* Document passage *
────────────────
Tuesday 12 December 2017

Mental soundtracks

A few days ago I was up at the lodge in the early evening after the last school to use the lodge this year had departed.  I walked around to the confidence course and was struck by the silence and a haunting sense of loneliness.  In my imagination I could hear the shrieks of excited children and picture them unleashing their inner monkey on the different challenges. 


  
Is it just me or does a place designed for youngsters always look desolate when all is quiet and we are just left with our mental soundtracks.


The next evening I was out by the dam, another place  where my mental soundtrack has splashing and laughter playing.  The blue raft in the middle of the shot looks wrong sitting there amongst the rushes. 

Bring on Christmas I say.   Then what plays in my head will be matched with what I see.  Bring back the children.

Sunday 10 December 2017

Sights of summer

For Kiwis nothing says Christmas like the pohutukawa tree.  Its blazing red flowers have earned it the title of New Zealand's Christmas tree.  It starts to flower in November and usually stops by Christmas and New Year, with its peak in mid to late December.  This is a great time of year to find myself with time to kill.  It's a joy to wander looking for flowering pohutukawa.  I found them blooming right on time along Princes Road, Ruakaka earlier last week.


 
 Providing a beautiful canopy over the road down to the beach


Framing the view out to The Hen and Chickens (that's Taranga, the Hen, pictured.  I think.) 

 Looking across to Whangarei Heads

Legend has it that if the pohutukawa flowers early it will be a long hot summer.  I've noticed the cabbage trees flowering.  That has always been my go to for a predictor of summer.  And, yes, I thought they were early.
────────────────
* Data extracts *
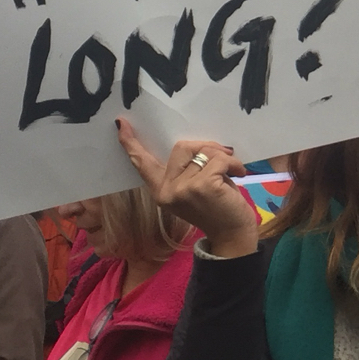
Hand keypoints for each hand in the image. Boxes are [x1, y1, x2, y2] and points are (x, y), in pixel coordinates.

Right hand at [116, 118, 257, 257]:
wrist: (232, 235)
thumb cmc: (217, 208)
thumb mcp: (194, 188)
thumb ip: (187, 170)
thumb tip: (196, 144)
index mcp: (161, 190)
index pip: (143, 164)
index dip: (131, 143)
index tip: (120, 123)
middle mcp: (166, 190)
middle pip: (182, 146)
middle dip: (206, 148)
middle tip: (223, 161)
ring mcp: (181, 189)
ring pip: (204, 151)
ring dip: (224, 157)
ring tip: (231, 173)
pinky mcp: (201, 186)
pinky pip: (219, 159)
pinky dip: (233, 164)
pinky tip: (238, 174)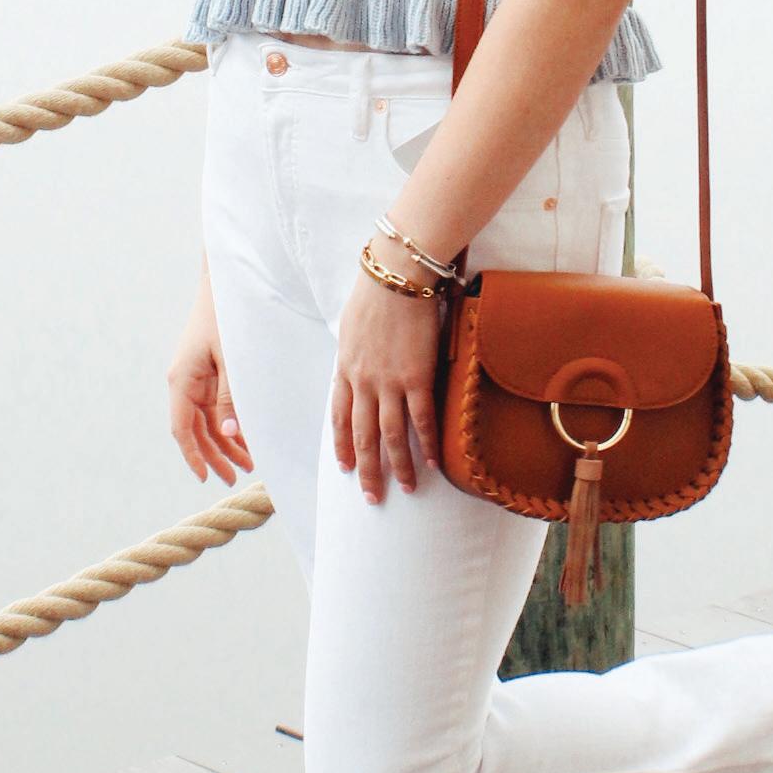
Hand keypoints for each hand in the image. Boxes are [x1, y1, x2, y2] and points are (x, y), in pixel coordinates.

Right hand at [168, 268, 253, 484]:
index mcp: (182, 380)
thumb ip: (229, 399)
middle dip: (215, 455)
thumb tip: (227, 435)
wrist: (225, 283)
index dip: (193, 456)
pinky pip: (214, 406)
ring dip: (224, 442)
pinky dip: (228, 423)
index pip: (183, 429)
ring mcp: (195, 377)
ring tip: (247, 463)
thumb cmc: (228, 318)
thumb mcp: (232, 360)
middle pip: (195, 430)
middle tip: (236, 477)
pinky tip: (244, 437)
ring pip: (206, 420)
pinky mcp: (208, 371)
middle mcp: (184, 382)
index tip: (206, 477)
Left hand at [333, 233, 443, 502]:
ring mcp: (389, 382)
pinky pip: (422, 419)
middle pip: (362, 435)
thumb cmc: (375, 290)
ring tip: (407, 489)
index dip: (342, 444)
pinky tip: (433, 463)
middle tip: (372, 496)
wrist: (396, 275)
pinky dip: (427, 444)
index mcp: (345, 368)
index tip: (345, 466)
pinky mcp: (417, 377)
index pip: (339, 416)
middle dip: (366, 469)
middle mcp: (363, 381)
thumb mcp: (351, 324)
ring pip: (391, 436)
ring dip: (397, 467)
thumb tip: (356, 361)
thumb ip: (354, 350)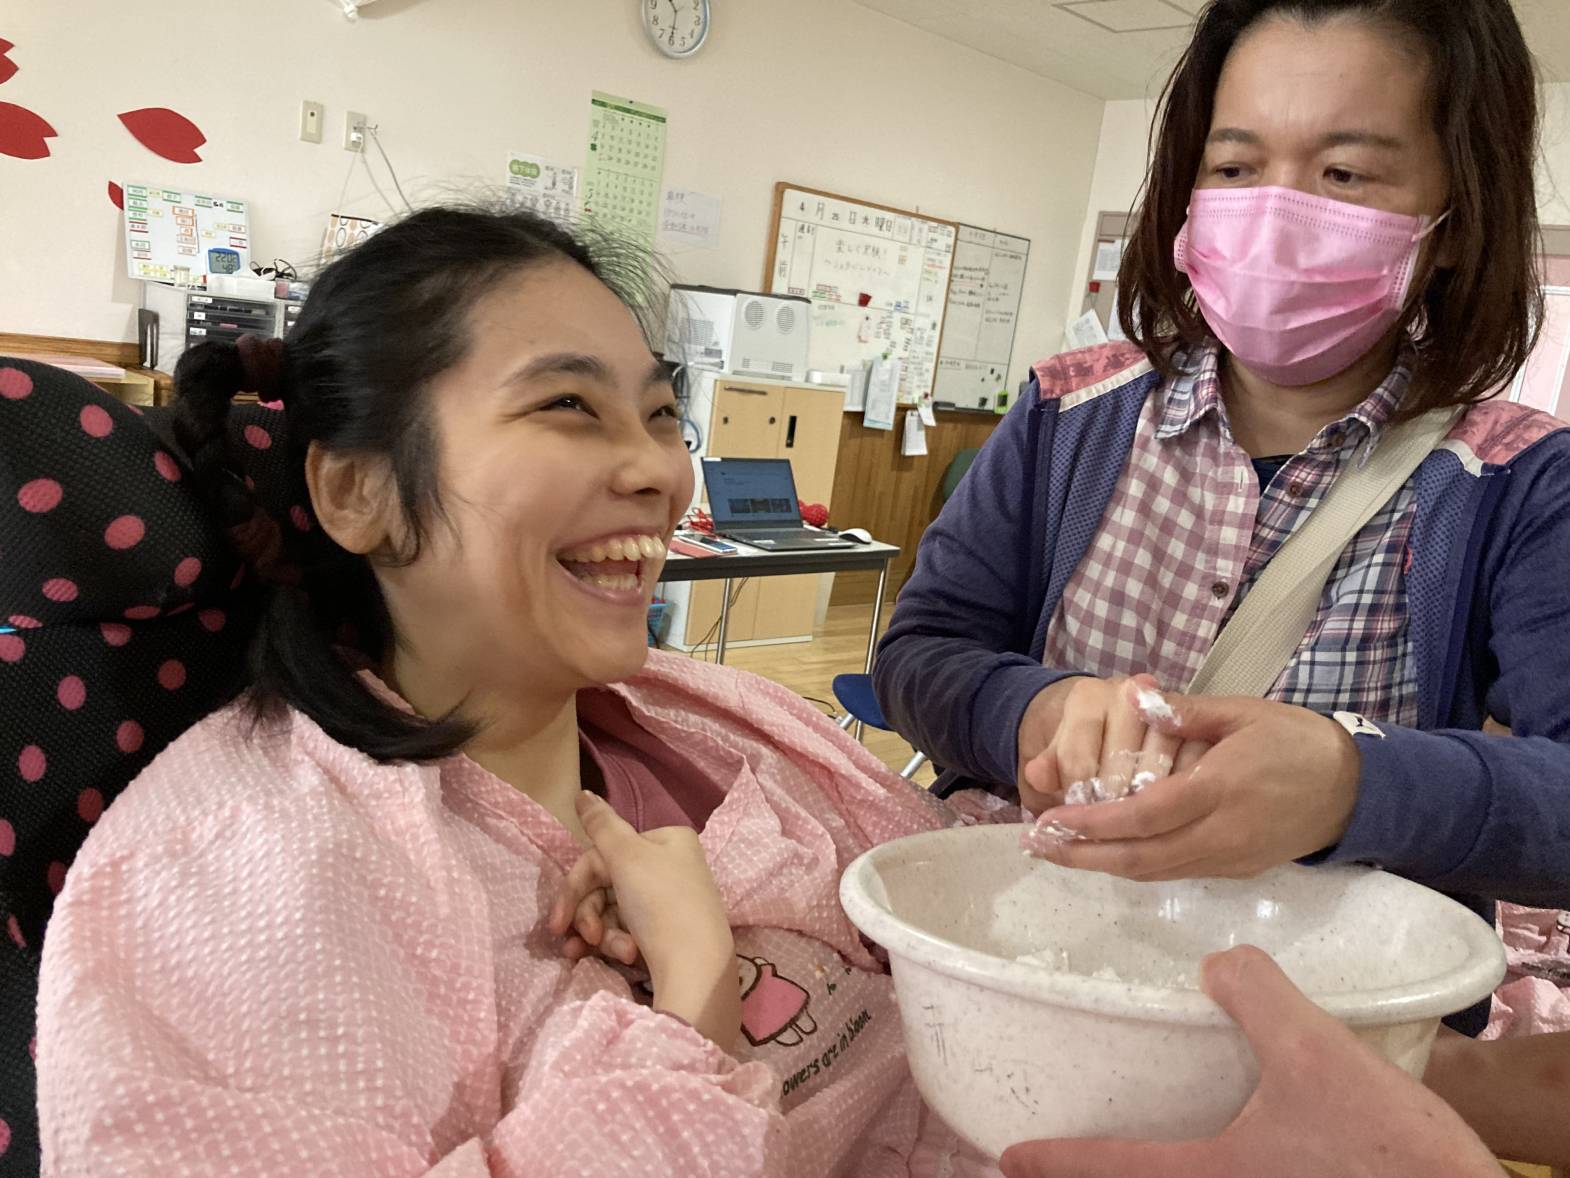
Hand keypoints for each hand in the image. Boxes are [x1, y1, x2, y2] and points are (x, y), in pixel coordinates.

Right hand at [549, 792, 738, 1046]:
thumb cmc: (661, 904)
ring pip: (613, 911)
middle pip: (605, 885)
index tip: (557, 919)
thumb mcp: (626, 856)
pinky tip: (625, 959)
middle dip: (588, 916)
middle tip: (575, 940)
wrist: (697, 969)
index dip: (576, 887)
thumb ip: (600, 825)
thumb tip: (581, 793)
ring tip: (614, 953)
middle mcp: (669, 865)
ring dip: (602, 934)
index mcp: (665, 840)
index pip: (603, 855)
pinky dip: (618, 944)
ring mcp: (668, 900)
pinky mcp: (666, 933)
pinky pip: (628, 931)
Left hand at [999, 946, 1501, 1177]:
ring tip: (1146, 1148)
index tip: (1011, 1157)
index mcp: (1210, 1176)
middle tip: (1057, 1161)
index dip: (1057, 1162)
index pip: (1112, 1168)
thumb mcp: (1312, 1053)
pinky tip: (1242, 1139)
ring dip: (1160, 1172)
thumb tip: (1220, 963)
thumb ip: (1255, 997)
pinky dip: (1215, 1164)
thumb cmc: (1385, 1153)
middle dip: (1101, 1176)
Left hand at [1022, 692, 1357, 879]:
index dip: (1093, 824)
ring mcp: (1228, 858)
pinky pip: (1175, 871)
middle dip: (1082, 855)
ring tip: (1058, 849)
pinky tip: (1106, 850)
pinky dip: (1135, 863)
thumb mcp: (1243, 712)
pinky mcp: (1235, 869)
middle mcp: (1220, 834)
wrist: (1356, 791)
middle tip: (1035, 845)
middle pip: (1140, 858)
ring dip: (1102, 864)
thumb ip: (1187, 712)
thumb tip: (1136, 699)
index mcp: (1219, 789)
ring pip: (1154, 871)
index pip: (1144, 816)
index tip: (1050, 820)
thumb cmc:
────────────────
* Directions *
a – Decide whether each statement agrees with the blog posts: (i) pohutukawa usually begins flowering in November; (ii) the blue raft sits at the confidence course; (iii) the writer has long used cabbage trees flowering to predict summer. For each, give yes or no and quote the words of the blog posts that settle it.
b – List every proper place name that appears in the blog posts.
c – Extend the blog posts about the lodge and the pohutukawa, beginning right after their final sentence.
The records play no part in what follows.

* Task results *
a –
(i) Yes: "It starts to flower in November and usually stops by Christmas and New Year, with its peak in mid to late December."
(ii) No: "The next evening I was out by the dam" and "The blue raft in the middle of the shot looks wrong sitting there amongst the rushes."
(iii) Yes: "I've noticed the cabbage trees flowering. That has always been my go to for a predictor of summer."

b –
New Zealand
Princes Road
Ruakaka
The Hen and Chickens
Taranga (the Hen)
Whangarei Heads

c –
The only blight on my time at the beach was this oystercatcher.  I think it was injured, it didn't fly off as I approached as I expected it to and didn't move in the time I watched it.  I think it was keeping a wary eye on me.

Saturday 9 December 2017

Make hay while the sun shines

or before that rain in the mountain comes down here.


How different hay making is from my introduction to it in the early 70s.  Back then the sight of that rain so close by would have caused great consternation. Back in the day hay making was a lengthy process.  The grass had to be mowed, turned and aerated, turned again and combed into tidy rows before the baling.  With delays in between each activity for drying to take place.   And much discussion between everyone involved about the timing and the weather.  The whole business took days with the 'haymakers' needing to be fed and watered on a regular basis.  It seemed like the more people involved in the picking up of the bales the better.  A baled paddock would be swarming with people. I kid you not.  The bales had to be lined up so the truck coming along with an attachment to pick them up and load them on to a truck could do so without much manoeuvring.  If you were lucky enough to possess such a device.  Otherwise, brawn was required to throw each bale up on to the deck of a truck for transporting to a haybarn where it all had to be unloaded and stacked.  My younger son paid for a good proportion of his university study by haymaking during his summer holidays.  For the farmer's wife who had to feed the masses it would be hard to get an accurate headcount to know how many to expect for dinner which often had to be served at 9 or 10 o'clock at night when all the hay was finally stacked in the hayshed. 

This morning Campbell, the young farm manager, mowed the grass in the paddock opposite my house somewhere around 8 am.  (I think. I should have looked at the clock.)  He moved on to the paddock behind the house and before he had finished there the baler and the tedder had arrived.   I used to think 'the tedder' was my ex's nickname for the machine, I have no idea where the name originated because it doesn't say 'machine that turns and aerates the grass' to me. 


Anyway, it looked like these two were chasing each other around the paddock.
 

By around 10 am they had finished baling the two paddocks near my house and now, not yet lunch time, I can hear the machinery working away on the hills on the other side of the farm.  Nearly finished.  No rain.  There were three men involved and three machines.  Sometime soon these monster bales can be easily lifted by a tractor and moved elsewhere for storage. 

Neatly wrapped baleage, or silage in a bag, sitting in the paddock.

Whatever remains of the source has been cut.